Recorded data:
>> START
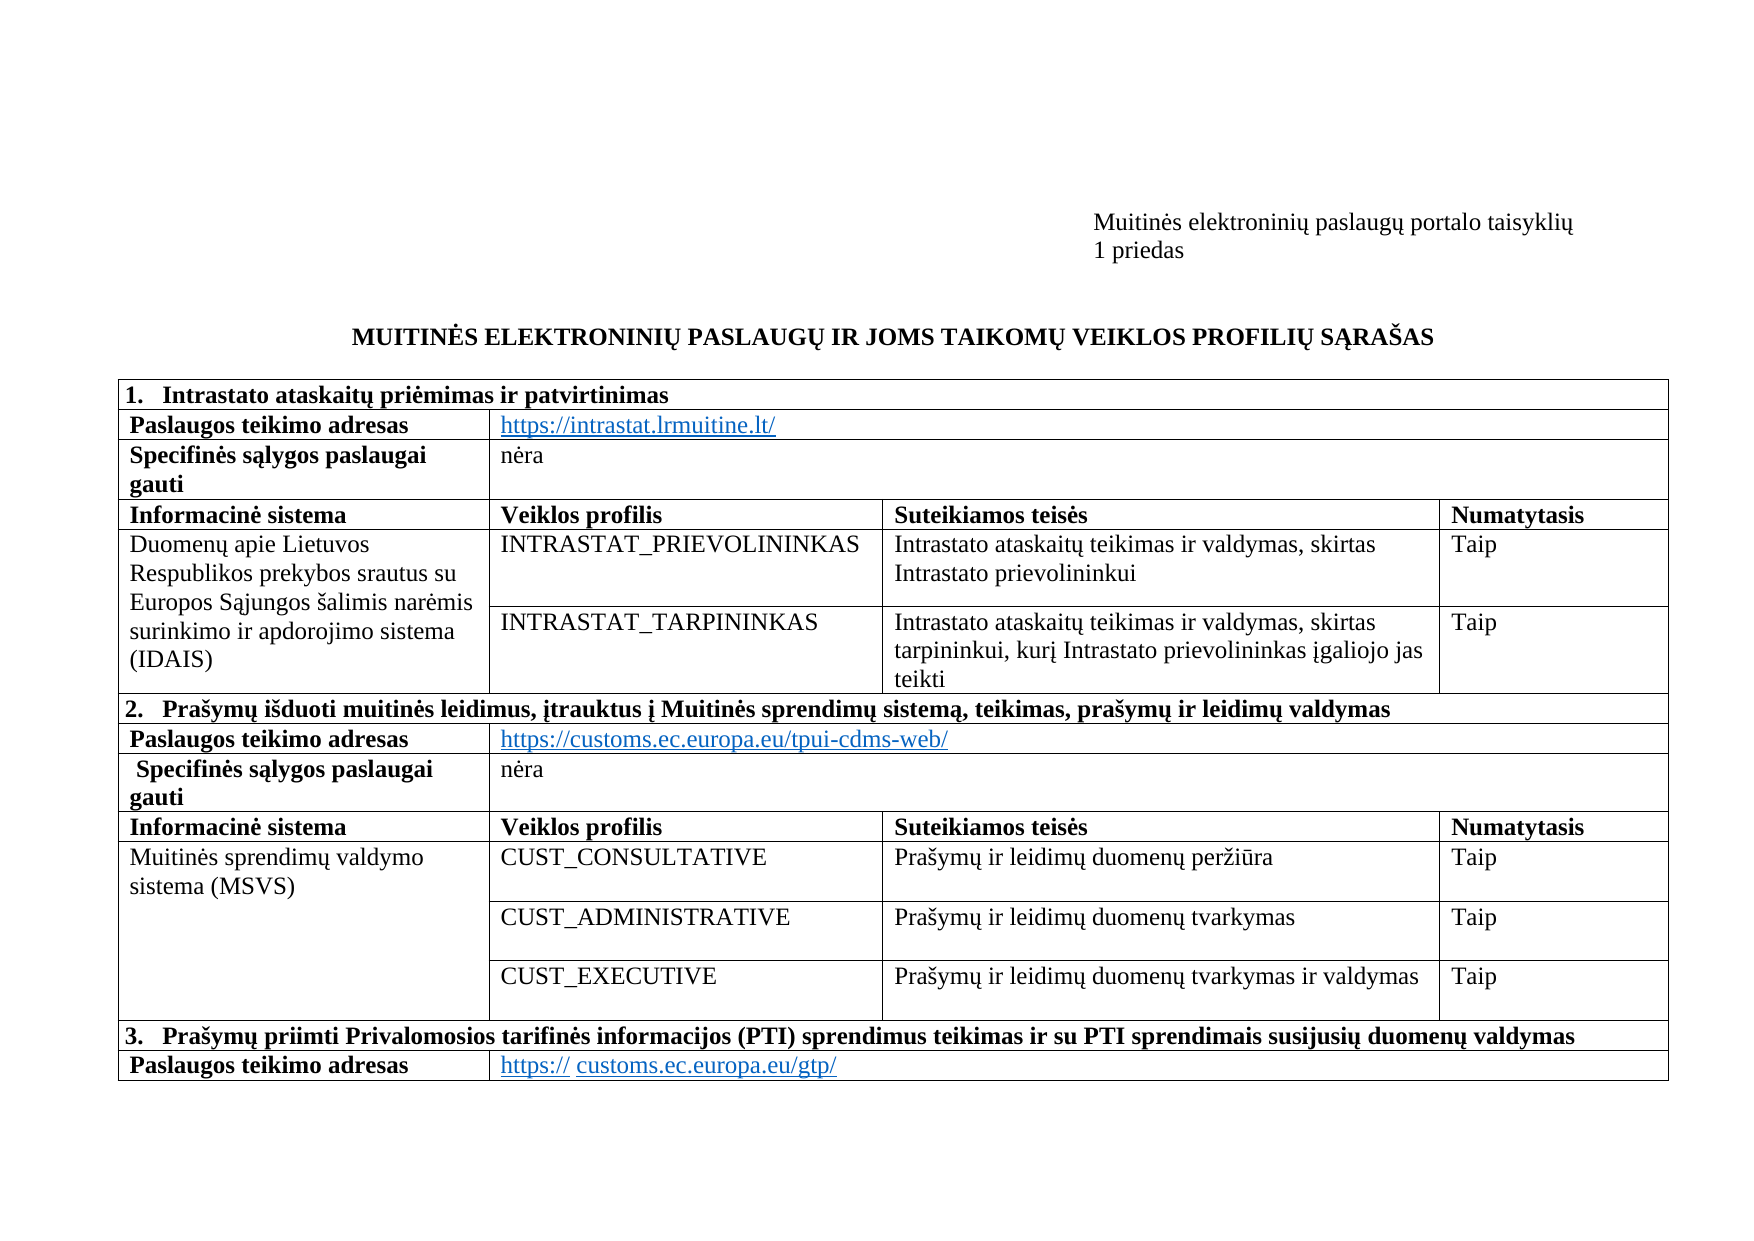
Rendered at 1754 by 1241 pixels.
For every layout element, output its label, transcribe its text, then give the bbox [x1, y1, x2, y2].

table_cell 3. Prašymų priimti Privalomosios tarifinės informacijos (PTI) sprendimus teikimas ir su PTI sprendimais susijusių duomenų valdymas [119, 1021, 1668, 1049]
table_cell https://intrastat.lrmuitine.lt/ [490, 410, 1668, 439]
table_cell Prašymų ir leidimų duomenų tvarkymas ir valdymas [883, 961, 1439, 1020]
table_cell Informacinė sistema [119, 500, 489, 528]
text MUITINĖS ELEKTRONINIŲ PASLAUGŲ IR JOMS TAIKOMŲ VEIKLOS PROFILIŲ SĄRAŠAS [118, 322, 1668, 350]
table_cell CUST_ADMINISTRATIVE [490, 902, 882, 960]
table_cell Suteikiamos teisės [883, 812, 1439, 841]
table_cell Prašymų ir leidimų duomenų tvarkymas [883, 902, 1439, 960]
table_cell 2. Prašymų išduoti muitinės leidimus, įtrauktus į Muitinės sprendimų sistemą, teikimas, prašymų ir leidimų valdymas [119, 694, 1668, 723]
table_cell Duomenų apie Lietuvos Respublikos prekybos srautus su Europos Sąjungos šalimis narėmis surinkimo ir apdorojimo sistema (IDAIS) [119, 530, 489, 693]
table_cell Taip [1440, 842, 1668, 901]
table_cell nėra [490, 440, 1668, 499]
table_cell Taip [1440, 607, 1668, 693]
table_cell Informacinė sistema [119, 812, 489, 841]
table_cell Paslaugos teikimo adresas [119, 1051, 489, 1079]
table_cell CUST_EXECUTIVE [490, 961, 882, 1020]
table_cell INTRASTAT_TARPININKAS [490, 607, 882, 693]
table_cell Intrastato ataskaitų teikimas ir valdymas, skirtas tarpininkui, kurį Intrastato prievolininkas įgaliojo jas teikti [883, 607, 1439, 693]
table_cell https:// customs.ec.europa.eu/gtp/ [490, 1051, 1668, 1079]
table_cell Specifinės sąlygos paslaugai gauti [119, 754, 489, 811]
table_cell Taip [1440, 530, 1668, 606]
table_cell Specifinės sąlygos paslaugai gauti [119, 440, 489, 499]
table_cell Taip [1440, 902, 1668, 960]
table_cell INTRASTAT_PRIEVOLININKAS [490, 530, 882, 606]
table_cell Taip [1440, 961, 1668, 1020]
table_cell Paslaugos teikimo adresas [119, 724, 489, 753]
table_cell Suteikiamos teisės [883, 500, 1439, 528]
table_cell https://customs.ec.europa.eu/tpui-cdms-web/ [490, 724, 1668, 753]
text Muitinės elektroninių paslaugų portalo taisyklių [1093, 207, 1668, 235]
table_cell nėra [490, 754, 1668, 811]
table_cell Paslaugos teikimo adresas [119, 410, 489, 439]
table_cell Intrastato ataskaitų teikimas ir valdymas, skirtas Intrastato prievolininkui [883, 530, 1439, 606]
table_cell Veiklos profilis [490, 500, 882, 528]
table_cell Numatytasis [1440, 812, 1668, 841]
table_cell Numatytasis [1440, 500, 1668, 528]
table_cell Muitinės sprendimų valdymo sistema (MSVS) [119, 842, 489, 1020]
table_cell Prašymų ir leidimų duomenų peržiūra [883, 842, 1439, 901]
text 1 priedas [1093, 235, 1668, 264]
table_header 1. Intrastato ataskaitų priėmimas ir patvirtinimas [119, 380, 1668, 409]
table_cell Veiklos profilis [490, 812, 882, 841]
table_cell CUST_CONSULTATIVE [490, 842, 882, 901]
>> END
>> START
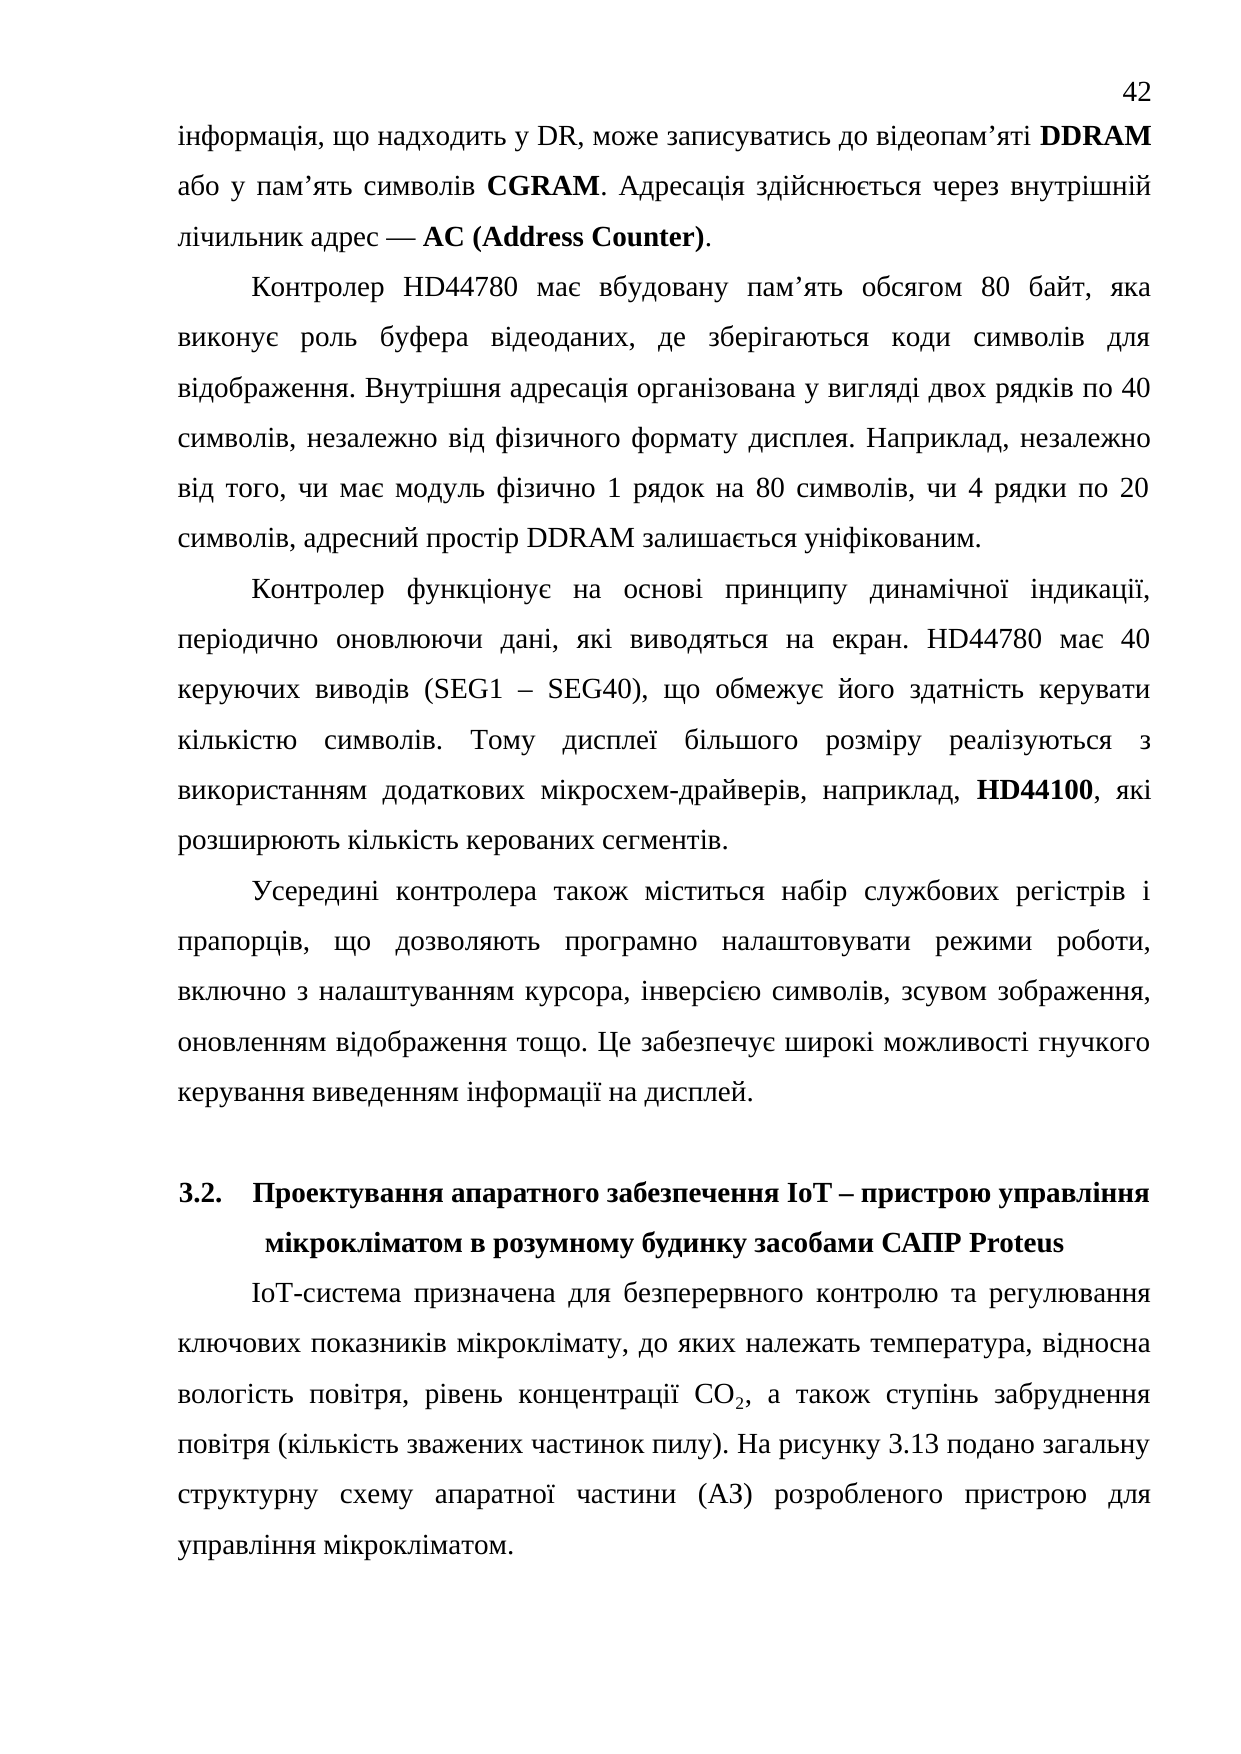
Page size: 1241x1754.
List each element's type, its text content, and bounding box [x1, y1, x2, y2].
>> END
To be done: Please report every line of the entries above that contains the word "sąlygos", counting only matches with the same uppercase and lowercase letters.

Final answer:
table_cell Specifinės sąlygos paslaugai gauti [119, 754, 489, 811]
table_cell Specifinės sąlygos paslaugai gauti [119, 440, 489, 499]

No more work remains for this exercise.